Parce que les alévis ne vont pas à la mosquée et ne font pas le jeûne du ramadan, parce que les femmes alévies ne se voilent pas et qu’elles assistent aux assemblées, assises à côté des hommes, parce que les alévis ne respectent pas l’interdiction de boire de l’alcool, parce qu’ils n’étaient pas des sujets soumis, faciles à manier, ils ont été réprimés, massacrés, marginalisés malgré leur importance numérique et tenus à l’écart du pouvoir par les autorités sunnites, Seldjoukides et Ottomans. Ils se sont rebellés moult fois, mettant parfois en péril ces deux grands empires. Ils ont été l’objet de harcèlement visant à les convertir au sunnisme ou à les assimiler.
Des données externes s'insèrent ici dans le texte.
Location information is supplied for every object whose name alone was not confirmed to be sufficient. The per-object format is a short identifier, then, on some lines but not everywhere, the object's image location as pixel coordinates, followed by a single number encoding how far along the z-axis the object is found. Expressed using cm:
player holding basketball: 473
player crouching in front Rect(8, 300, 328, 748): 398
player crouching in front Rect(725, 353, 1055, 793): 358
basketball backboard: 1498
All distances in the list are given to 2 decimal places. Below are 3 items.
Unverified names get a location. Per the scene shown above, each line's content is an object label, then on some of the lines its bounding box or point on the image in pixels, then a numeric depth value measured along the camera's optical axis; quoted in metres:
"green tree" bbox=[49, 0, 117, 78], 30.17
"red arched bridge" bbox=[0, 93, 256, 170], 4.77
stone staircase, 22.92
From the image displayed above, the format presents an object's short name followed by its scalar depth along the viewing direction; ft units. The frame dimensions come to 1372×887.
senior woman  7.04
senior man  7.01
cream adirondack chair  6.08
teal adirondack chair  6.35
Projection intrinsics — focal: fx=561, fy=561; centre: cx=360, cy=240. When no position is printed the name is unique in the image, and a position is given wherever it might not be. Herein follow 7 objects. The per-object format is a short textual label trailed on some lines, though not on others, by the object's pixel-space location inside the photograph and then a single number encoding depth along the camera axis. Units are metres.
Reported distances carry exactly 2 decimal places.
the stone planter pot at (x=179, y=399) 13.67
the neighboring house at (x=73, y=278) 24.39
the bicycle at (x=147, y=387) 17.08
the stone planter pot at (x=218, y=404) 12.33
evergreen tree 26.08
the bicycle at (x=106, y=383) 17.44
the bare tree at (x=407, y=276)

Ils ont été amenés à introduire des éléments sunnites dans l’alévité pour mieux se cacher, éviter ces harcèlements et survivre. Ils ont été la cible de rumeurs dégradantes d’orgies et d’incestes à cause du secret autour des «cem», des bougies qu’on éteignait à l’approche des étrangers au village pendant ces cérémonies religieuses et de la liberté des femmes alévies. Mais ils ont survécu.
Dès le premier jour de la guerre d’indépendance turque en 1919, les alévis se sont rangés derrière le mouvement d’Atatürk. Ils ont apporté une contribution indéniable à la fondation de la République turque, laïque et démocratique. Mais la République n’a pas répondu à leurs attentes. Le département des “Affaires religieuses” ( le Diyanet), qui dépend du premier ministre, ignore totalement les alévis de toutes leurs activités. Les «Cemevi», les Maisons de Prière,ne sont pas acceptées comme un lieu de culte.
L’ostracisme à l’égard des alévis a continué de provoquer, ces dernières décennies, des violences souvent meurtrières. Les événements de Corum et de Kahraman Maras en 1978 ont causé des centaines de morts. Le 3 juillet 1993 toujours à Sivas, pendant un congrès consacré à la commémoration du grand poète Pir Sultan Abdal, une foule de fanatiques sunnites a mis le feu à l’hôtel où résidaient les participants. Trente-sept d’entre eux, majoritairement alévis, ont péri.
Décriés et persécutés pendant des siècles à cause de leurs croyances qui diffèrent de l’Islam sunnite officiel, les Alévis-Bektachis forment, aujourd’hui, un rempart contre toute forme d’extrémisme, de fanatisme et d’intégrisme religieux. Ils oeuvrent pour le développement de la démocratie, la sauvegarde de la laïcité et le respect des droits de l’homme en Turquie.
En résumé, on peut dire que, l’alévité est une voie Soufi (mystique) négligée voir ignorée de l’Islam, humaniste et égalitaire, qui a survécu jusqu’à aujourd’hui et mérite d’être redécouverte par sa modernité et pour son message de fraternité.